(Chart interpretation exercises)

↓

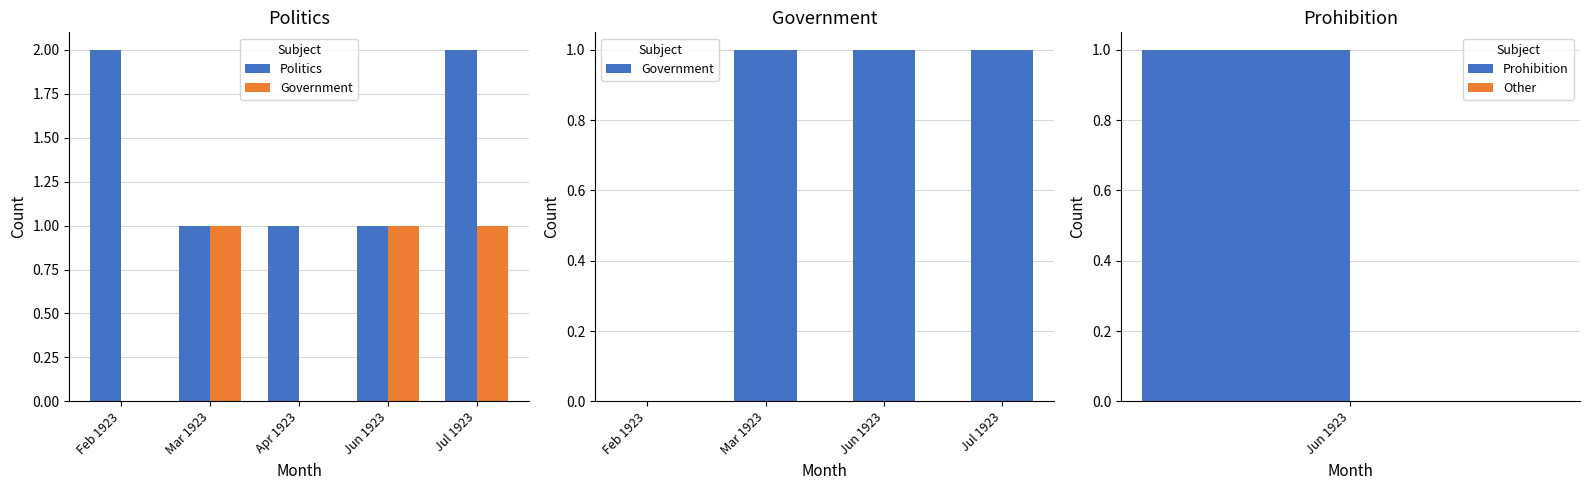

What is the total value across all series at 1923/07/10?

2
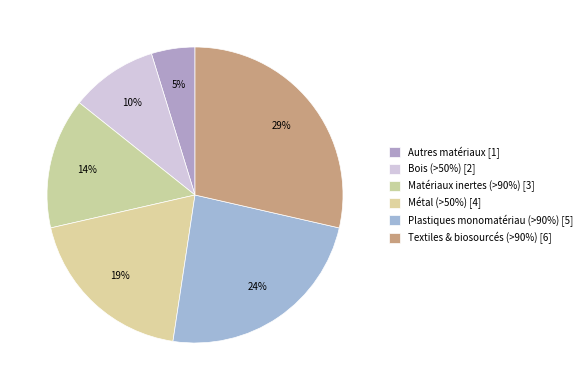

How many segments does this pie chart have?

6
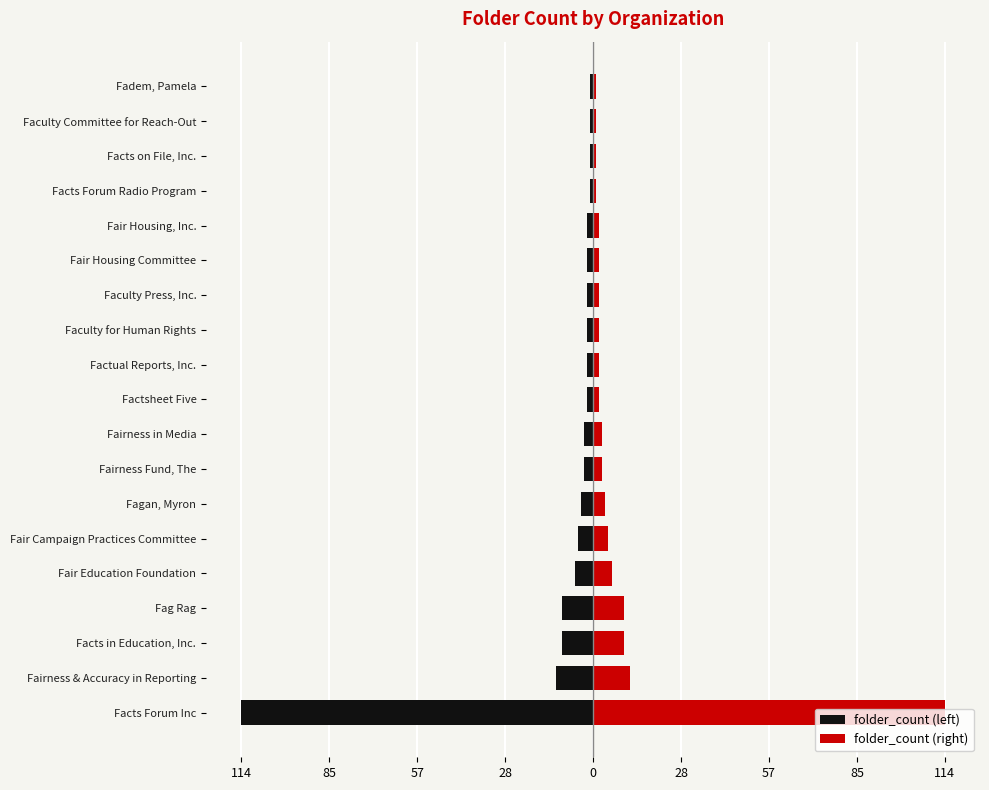

At how many categories does at least one series exceed 41?

1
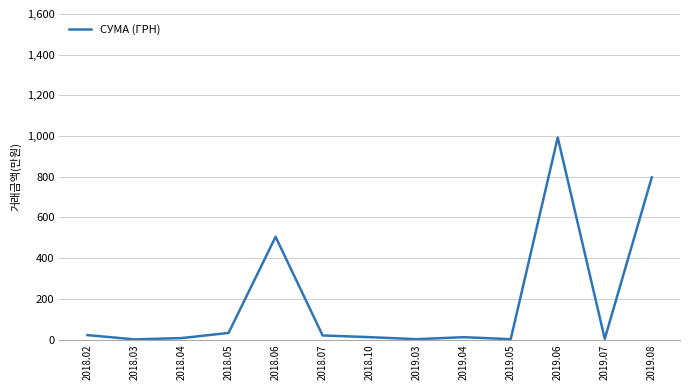

What is the minimum value shown in the chart?

670.8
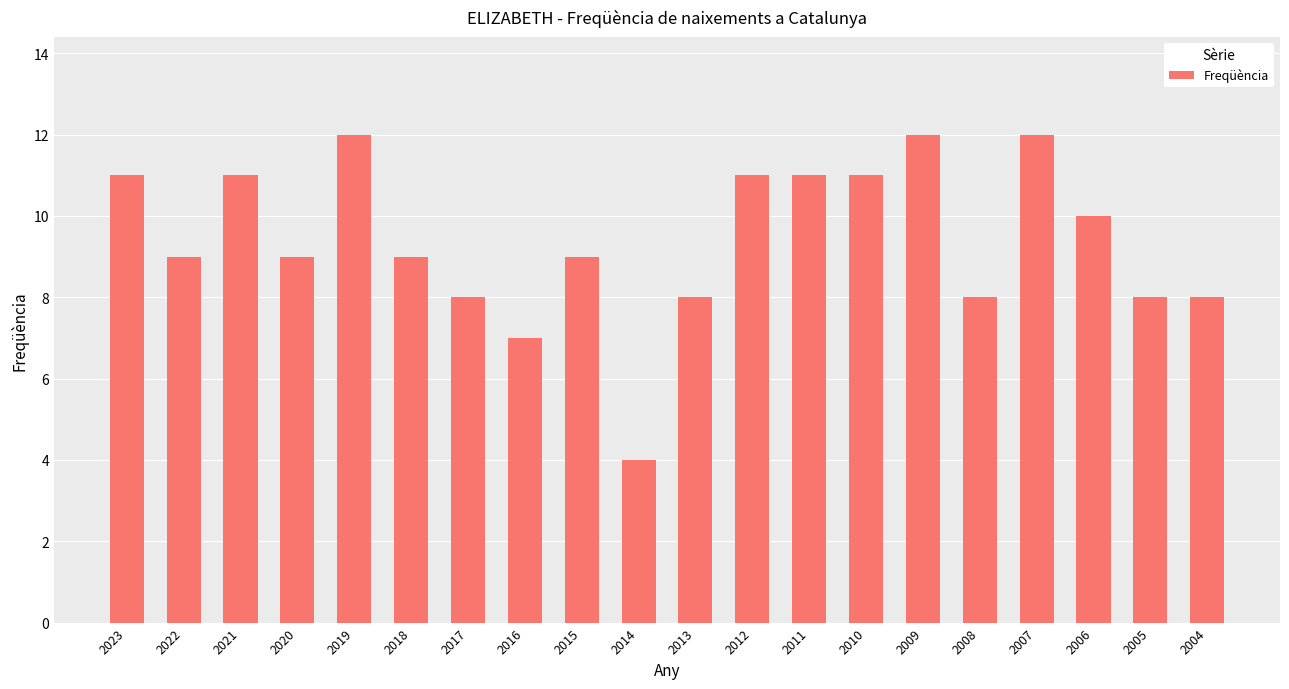

What is the sum of the values at 2018 and 2016?

16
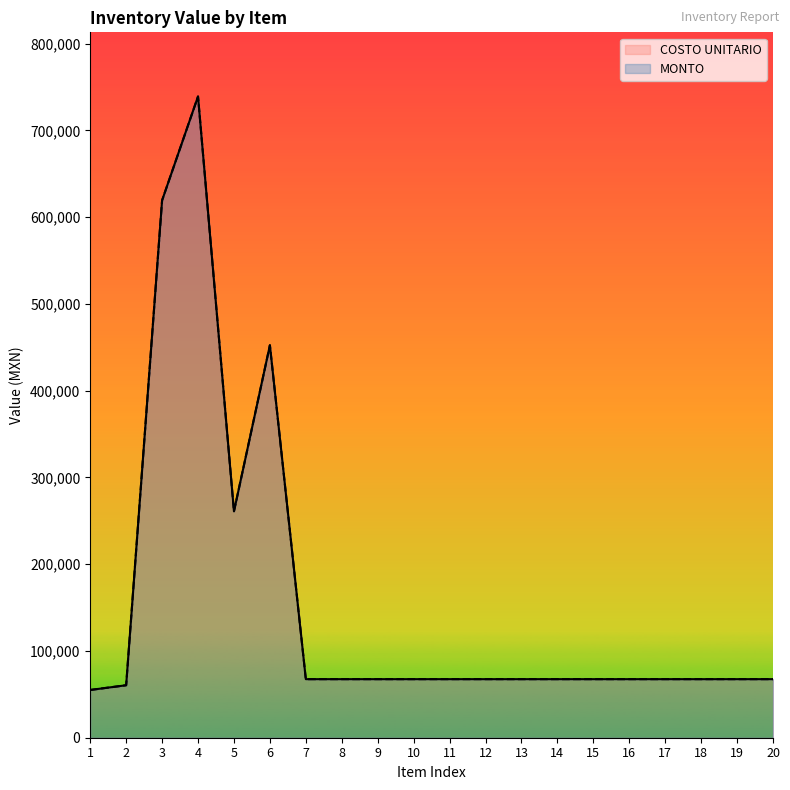

Count the number of data series in this chart.

2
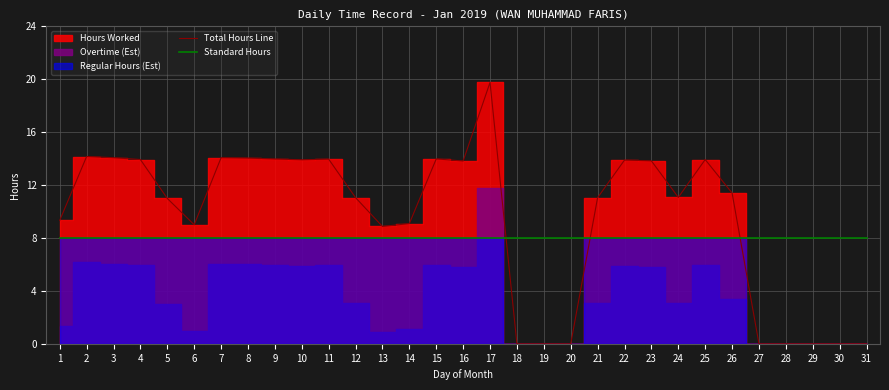

How many lines are shown in the chart?

2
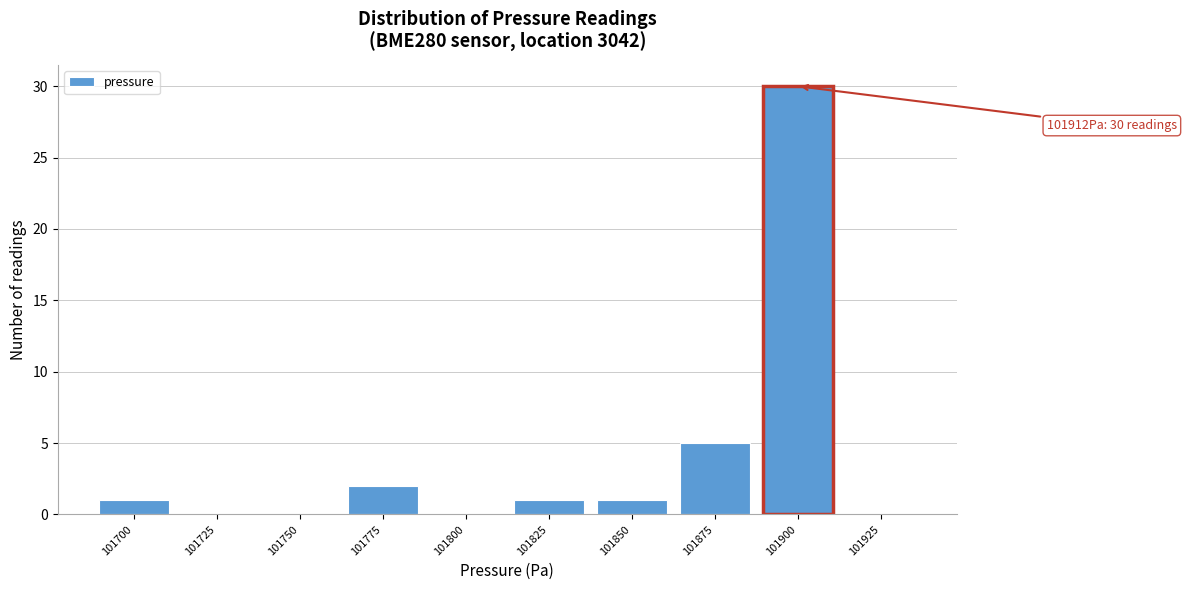

Reading left to right, list all the values displayed in this chart.

101700=1	101725=0	101750=0	101775=2	101800=0	101825=1	101850=1	101875=5	101900=30	101925=0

↑

Convert the records above into a JSON list of strings, with one string for each line. Leave out the blank lines and the pictures.

## Result for this exercise
[
  "What is the total value across all series at 1923/07/10?",
  "2",
  "How many segments does this pie chart have?",
  "6",
  "At how many categories does at least one series exceed 41?",
  "1",
  "What is the minimum value shown in the chart?",
  "670.8",
  "What is the sum of the values at 2018 and 2016?",
  "16",
  "Count the number of data series in this chart.",
  "2",
  "How many lines are shown in the chart?",
  "2",
  "Reading left to right, list all the values displayed in this chart.",
  "101700=1\t101725=0\t101750=0\t101775=2\t101800=0\t101825=1\t101850=1\t101875=5\t101900=30\t101925=0"
]